BEGIN Source extract

Let’s dive into the reasons Canaris changed his mind about Hitler and began to subvert Nazi policies and goals. Canaris, initially it sounds, believed stridently in German nationalism and was a supporter of the Nazi regime. But he changed. What happened?
Admiral Canaris’ support of Adolf Hitler and the Nazi regime began to change during the early part of 1938. This change of heart was brought about by two separate incidents. The first incident involved the deliberate disgracing of Hitler’s highest-ranking general, Werner von Blomberg. General von Blomberg had recently married a much younger woman, Erna Gruhn. Because of von Blomberg’s position as Minister of Defense, the wedding was a leading social event; Adolf Hitler himself was one of the wedding guests. A short time after the wedding, Erna Gruhn was discovered to have quite a vivid police record – she was a convicted prostitute and had also been a model for pornographic photos. When Adolf Hitler was told of this, he was livid with anger, but he also realized that this incident created an opportunity for himself. He demanded von Blomberg’s resignation on the grounds that he had committed an immoral act by marrying a prostitute. After the general submitted his resignation, Hitler assumed his title of Defense Minister. Hitler had been looking for an excuse to solidify his control over the armed forces; the von Blomberg scandal gave him a ready-made excuse. General von Blomberg resigned in January 1938; Adolf Hitler immediately replaced him as supreme commander.
At the same time as the von Blomberg incident, the Wehrmacht’s commander-in-chief was removed from his post as the result of another scandal – this one was completely fabricated. General Werner von Fritsch did not agree with Hitler’s aggressive policy toward the Soviet Union. He was afraid that Hitler’s belligerence would lead to war with Russia, a war he knew Germany could not win. Hitler did not appreciate von Fritsch’s opposition, and decided that the general had to be dismissed from his post.

END Source extract
BEGIN Data shown

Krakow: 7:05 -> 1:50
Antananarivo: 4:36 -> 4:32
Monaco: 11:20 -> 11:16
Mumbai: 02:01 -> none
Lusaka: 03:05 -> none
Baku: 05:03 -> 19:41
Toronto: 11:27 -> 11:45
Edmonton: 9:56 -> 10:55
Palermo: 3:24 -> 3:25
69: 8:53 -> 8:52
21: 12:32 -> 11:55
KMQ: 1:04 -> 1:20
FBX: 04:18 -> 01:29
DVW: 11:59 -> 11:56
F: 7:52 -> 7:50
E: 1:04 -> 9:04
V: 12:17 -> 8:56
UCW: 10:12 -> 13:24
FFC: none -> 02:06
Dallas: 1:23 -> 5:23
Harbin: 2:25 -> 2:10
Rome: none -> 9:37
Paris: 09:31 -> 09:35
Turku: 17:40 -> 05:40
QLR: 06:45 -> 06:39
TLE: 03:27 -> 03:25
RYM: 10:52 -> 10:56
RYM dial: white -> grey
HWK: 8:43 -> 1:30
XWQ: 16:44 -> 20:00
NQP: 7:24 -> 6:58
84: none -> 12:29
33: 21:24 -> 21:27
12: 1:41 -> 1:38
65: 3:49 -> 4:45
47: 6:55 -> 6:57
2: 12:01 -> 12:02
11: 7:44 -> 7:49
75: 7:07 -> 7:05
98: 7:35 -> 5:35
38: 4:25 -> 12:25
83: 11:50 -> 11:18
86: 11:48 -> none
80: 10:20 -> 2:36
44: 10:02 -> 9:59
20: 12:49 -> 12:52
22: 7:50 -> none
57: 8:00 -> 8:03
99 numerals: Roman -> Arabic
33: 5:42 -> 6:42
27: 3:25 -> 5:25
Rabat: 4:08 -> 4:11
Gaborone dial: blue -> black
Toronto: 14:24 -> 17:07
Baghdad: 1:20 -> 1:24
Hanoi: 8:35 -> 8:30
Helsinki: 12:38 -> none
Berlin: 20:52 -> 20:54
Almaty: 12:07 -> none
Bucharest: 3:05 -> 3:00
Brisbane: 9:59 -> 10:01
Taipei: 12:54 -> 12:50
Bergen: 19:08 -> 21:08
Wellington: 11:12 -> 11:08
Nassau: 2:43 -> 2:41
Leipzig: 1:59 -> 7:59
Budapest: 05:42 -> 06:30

END Data shown

**Required work**
Pick up the account of Admiral Canaris's turn against Hitler above and continue it from its last sentence.

**Expected answer**
The method used to dispose of General von Fritsch was both simple and brutal. He was charged with having homosexual relationships, which was a criminal offense in Nazi Germany. A witness testified before both Adolf Hitler and Hermann Göring that von Fritsch had a homosexual affair with a young boy in Potsdam. General von Fritsch vehemently denied the charge, and was allowed to be tried by a court of honor. The trial acquitted him of all charges, but the scandal ruined his reputation and ended his career – just as Hitler had planned. The accusations had been a complete set-up. It had been a different Captain von Frisch who had the homosexual affair, not the General von Fritsch. Hitler and the Gestapo knew this, but allowed the charges to be filed just the same. In February 1938, General von Fritsch resigned his position in disgrace. Hitler had taken another step toward solidifying his complete control of all German armed forces.
News of the Blomberg-Fritsch scandal was the leading story throughout Germany, as well as in the international press. American correspondent William L. Shirer was in Vienna at the time and read all about it. “Today’s papers say that Blomberg and Fritsch, the two men who have built up the German army, are out,” he wrote in his diary. “Hitler himself becomes a sort of ‘Supreme War Lord,’ assuming the powers of Minister of Defense.”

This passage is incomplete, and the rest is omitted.